EverQuest II does something very similar. FFXIV, WoW, they all do. Wherever I play I use these systems. I even pay for them if I need to. It's nice to get them gratis but it's a reasonable, acceptable way for games to pay the bills.

My problem with identity in New World isn't about monetization. It's not even about aesthetics, although some of the choices there are certainly questionable. It isn't even about the best looks always going to the cash shop, which certainly happens in GW2 and always has.

It's about my character not being allowed to dress themselves. It's about identity.

I've received plenty of good-looking pieces as drops, pieces I'd love to see my character wearing. I'd be willing to stump up for a few tokens to swap the looks around, if the price was fair. What's driving me crazy is having to destroy clothes that look so much better than what my character has on because the stats aren't right and there's no way to swap them over.

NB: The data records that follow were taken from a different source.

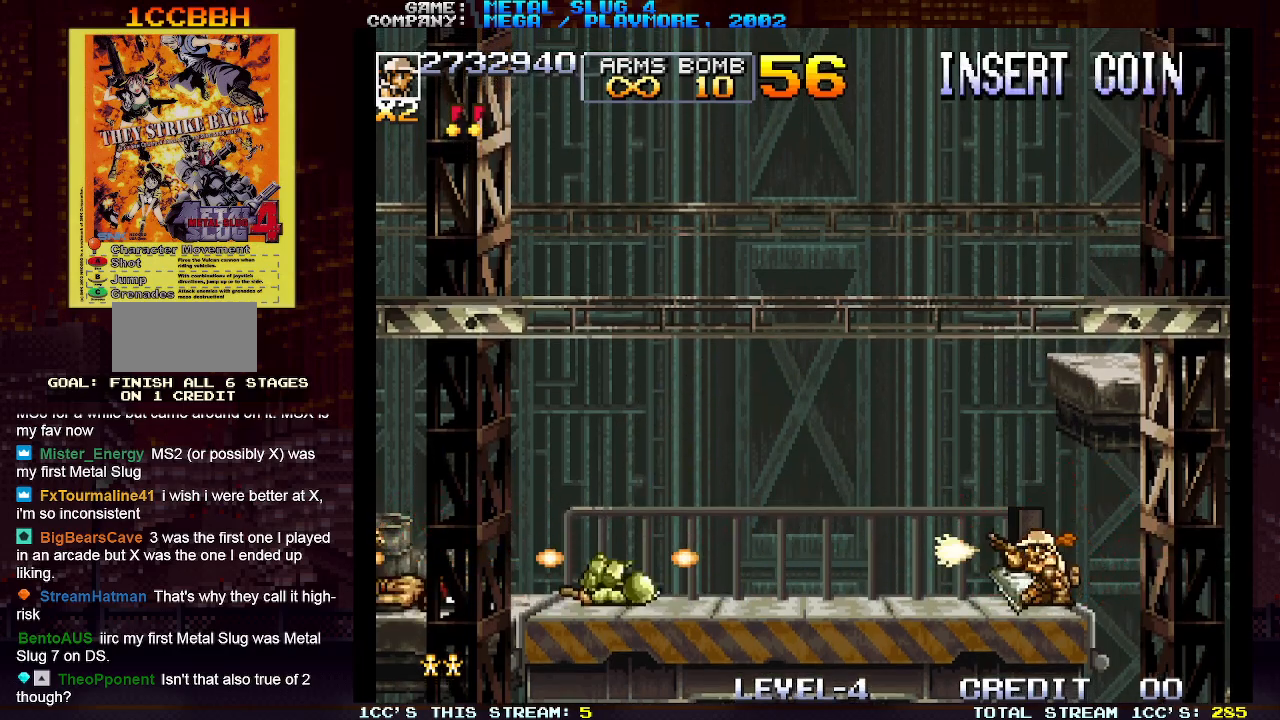
{"buttons": ["SQUARE"], "left_stick": "left", "events": [[67, "left_stick", "left"], [133, "SQUARE", "down"], [183, "SQUARE", "up"], [283, "SQUARE", "down"], [350, "SQUARE", "up"], [467, "SQUARE", "down"]]}
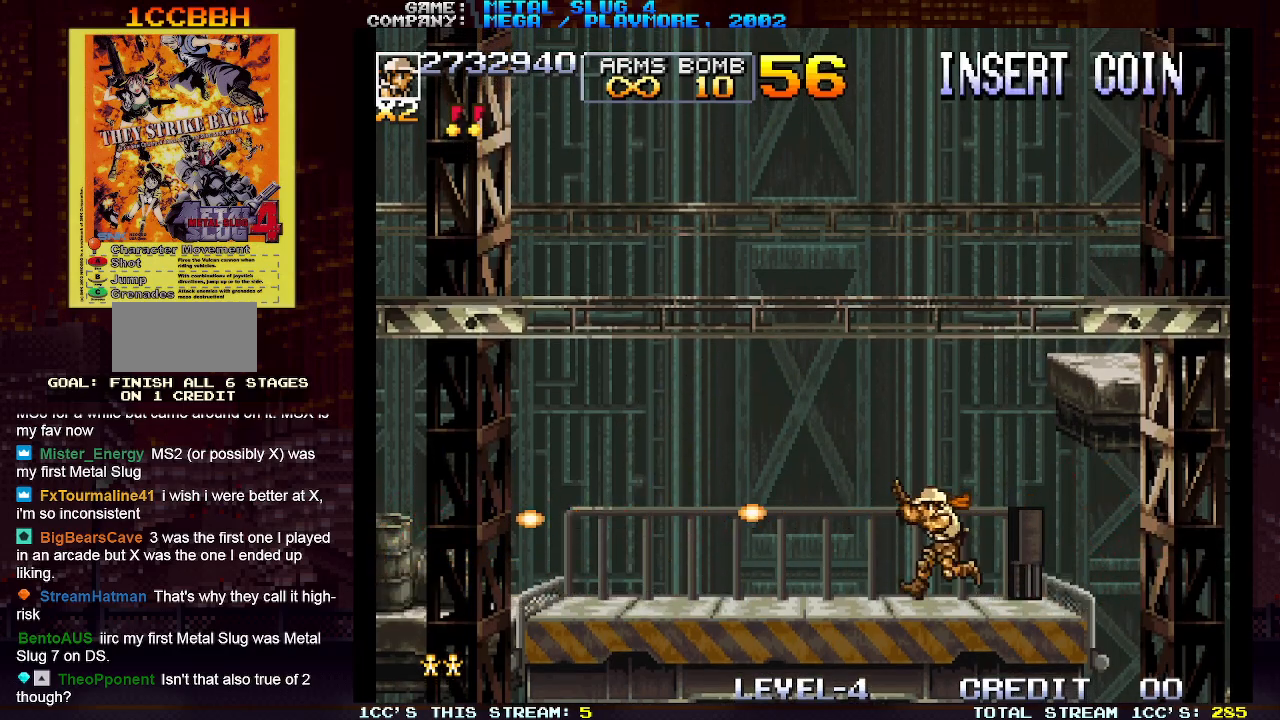
{"buttons": [], "left_stick": "left", "events": [[33, "SQUARE", "up"], [133, "SQUARE", "down"], [217, "SQUARE", "up"], [333, "SQUARE", "down"], [400, "SQUARE", "up"]]}
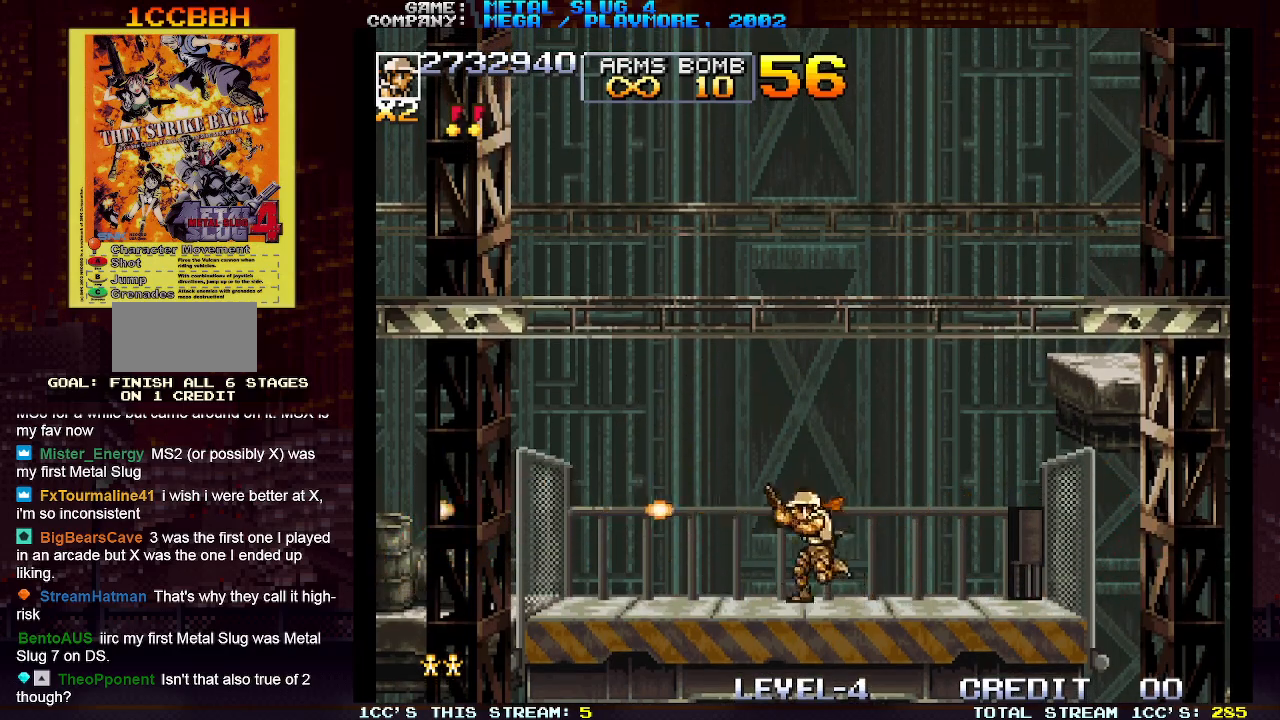
{"buttons": [], "left_stick": "right", "events": [[17, "SQUARE", "down"], [17, "left_stick", "center"], [83, "SQUARE", "up"], [167, "left_stick", "right"], [183, "SQUARE", "down"], [267, "SQUARE", "up"], [350, "SQUARE", "down"], [433, "SQUARE", "up"]]}
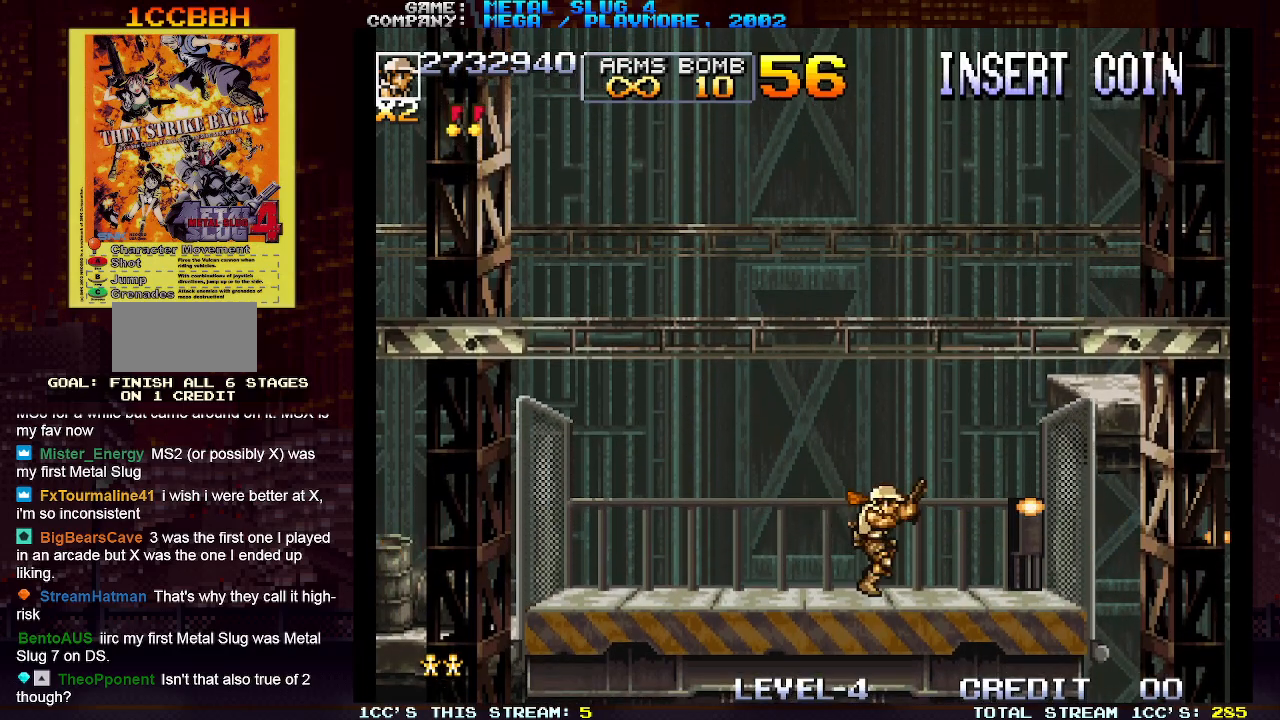
{"buttons": [], "left_stick": "left", "events": [[33, "SQUARE", "down"], [117, "SQUARE", "up"], [333, "left_stick", "center"], [417, "left_stick", "left"]]}
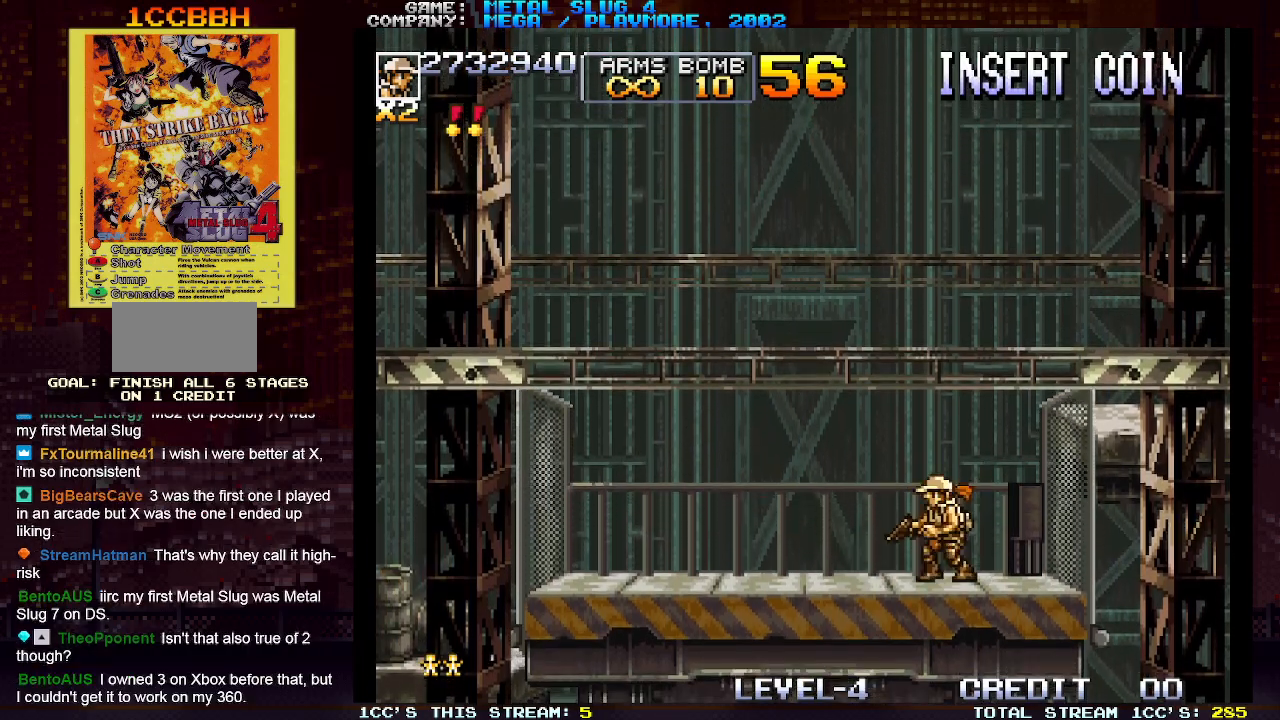
{"buttons": [], "left_stick": "center", "events": [[450, "left_stick", "center"]]}
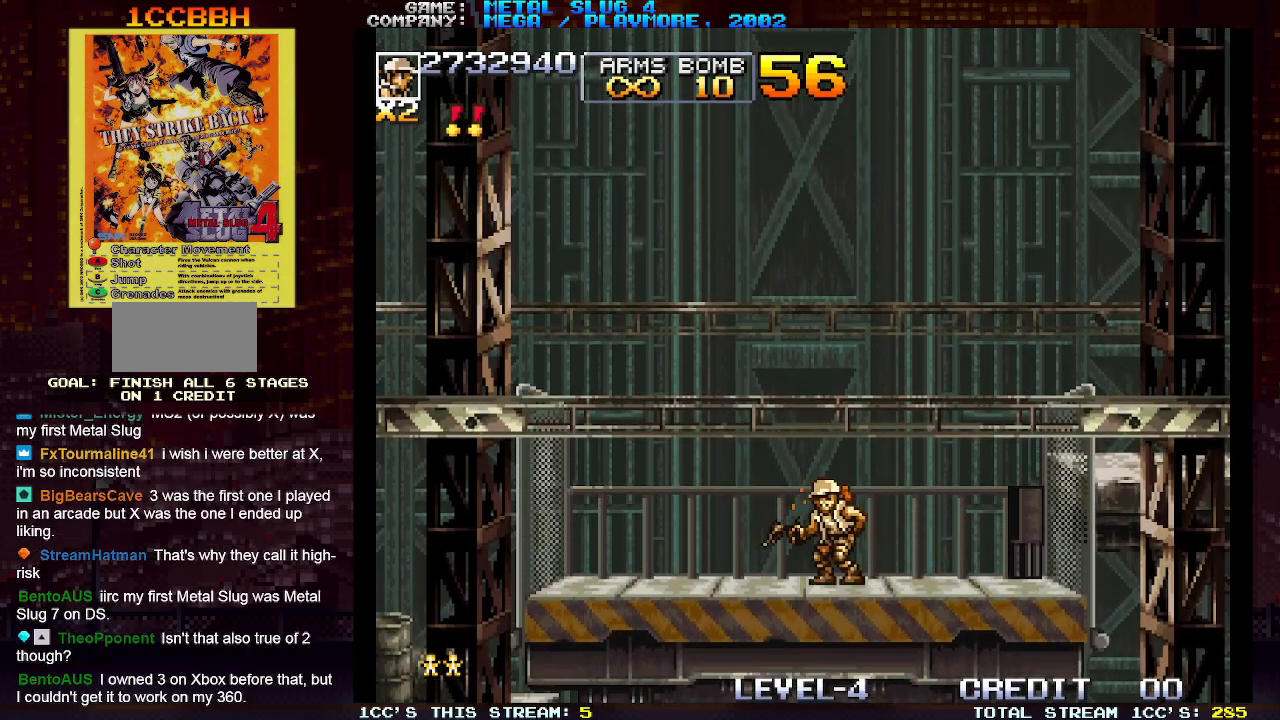
{"buttons": [], "left_stick": "center", "events": []}
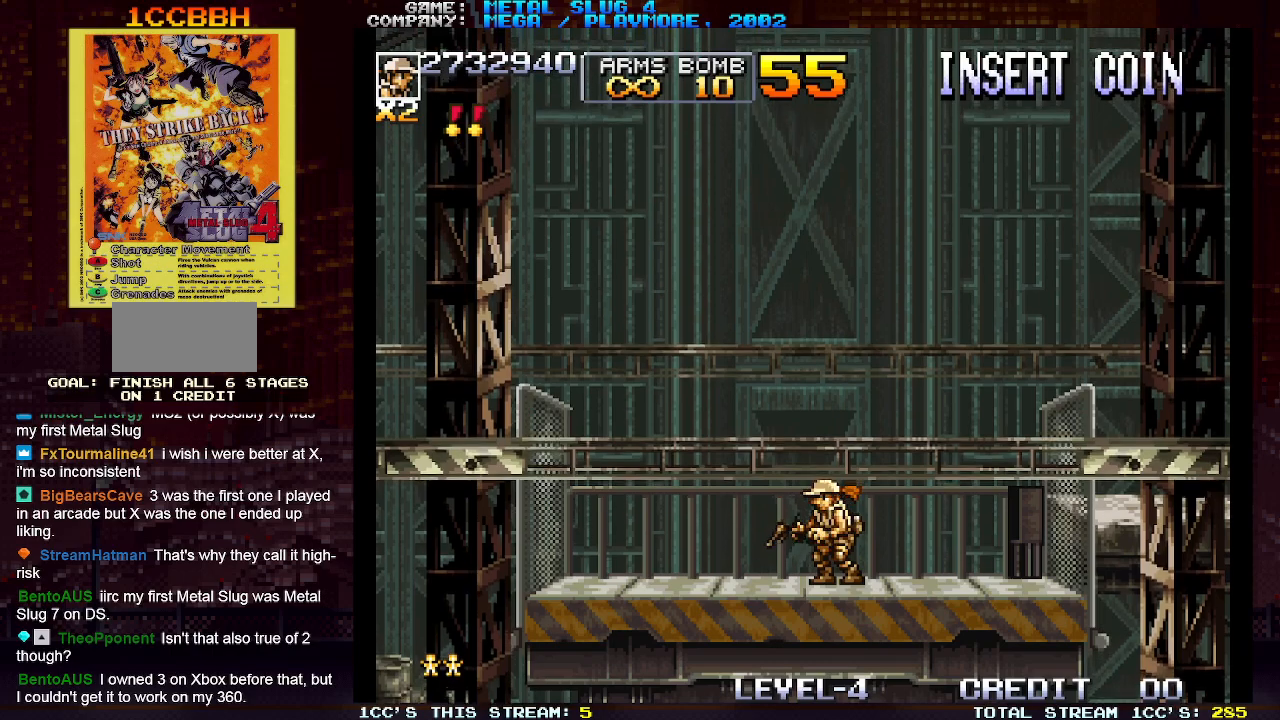
{"buttons": [], "left_stick": "center", "events": []}
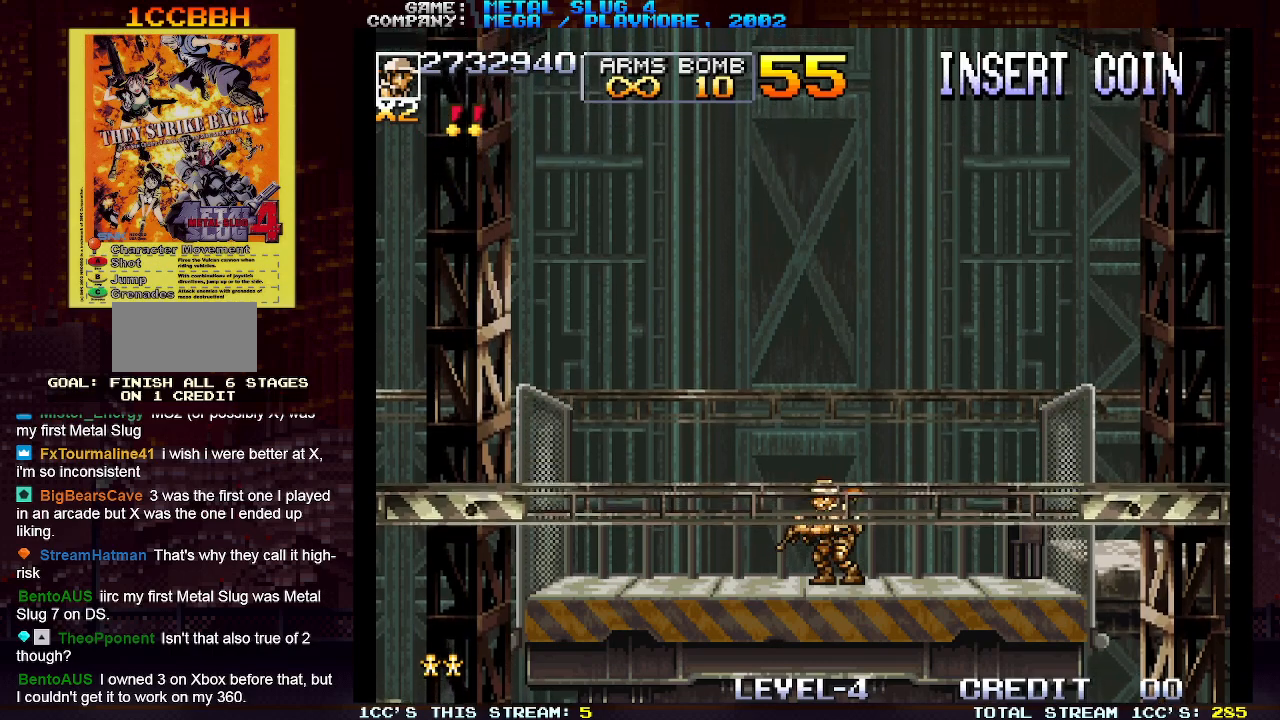
{"buttons": [], "left_stick": "center", "events": []}
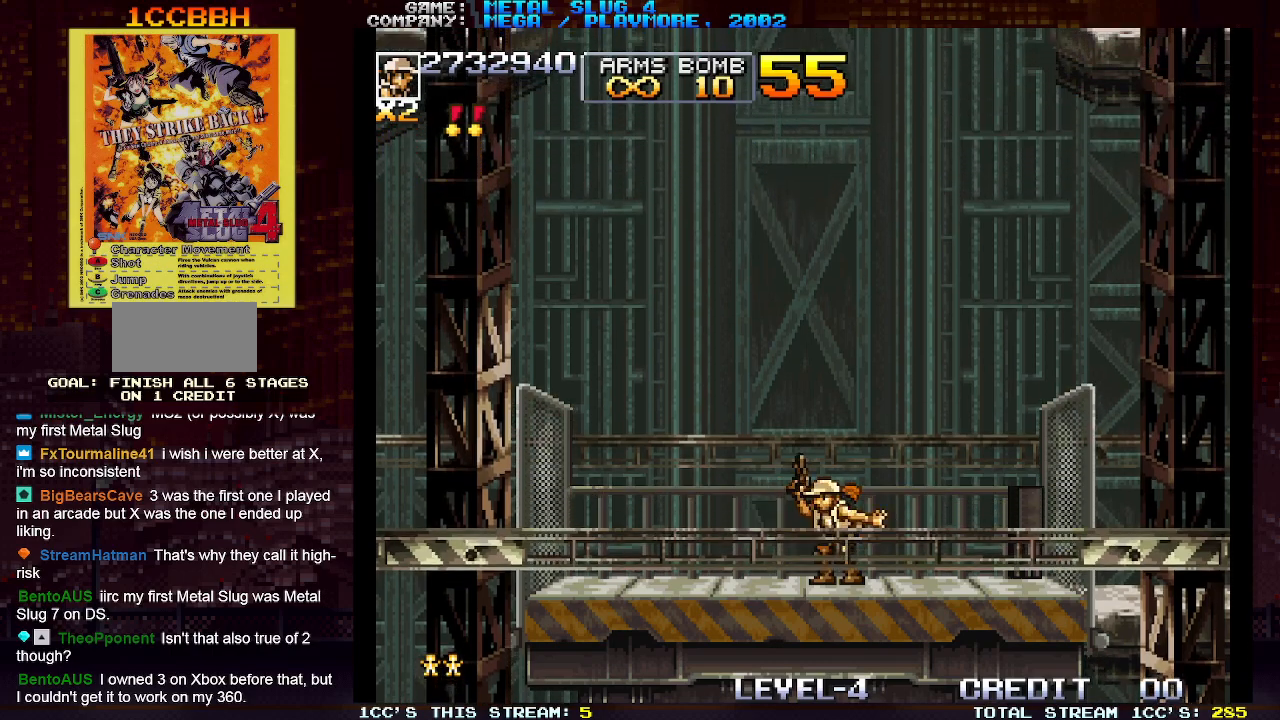
{"buttons": [], "left_stick": "center", "events": []}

I already dislike the salvage system. I dislike all salvage systems which smack of disposability and waste and run counter to any sense of internal logic let alone realism but that's another bridge to burn on another day. 

My real outfit. As good as it's got so far.
It won't last.

I could put up with salvaging the endless torrent of tat if I could just keep the stuff I actually like. To begin to forge an identity. To give my character some agency over how they present. 

For the first week or so I was carefully storing anything I thought I might want to use but it finally dawned on me my character would never be able to wear any of it. It was just going to sit there, taking up space. So I salvaged it all.

That was miserable. It was even worse when I looked at my character and saw them looking like they'd been dressed by their near-blind grandmother in the dark. If I don't like what I see when I look at my character and I don't see any prospect of that changing, why would I stay?

I guess in the hope things change, for one. It is very early days. None of the games I've mentioned had extensive, flexible appearance systems at launch (although I'm pretty sure some of them had better ones than New World). It's the kind of quality of life change that gets added later so we can look forward to that, maybe.

There's also the chance that by the time my character gets to the cap they'll have found some things they can bear to be seen wearing in public. High end gear is supposed to look better, isn't it? And I do tend to wait until levelling's done before settling on a signature look for my characters, which they then keep pretty much indefinitely.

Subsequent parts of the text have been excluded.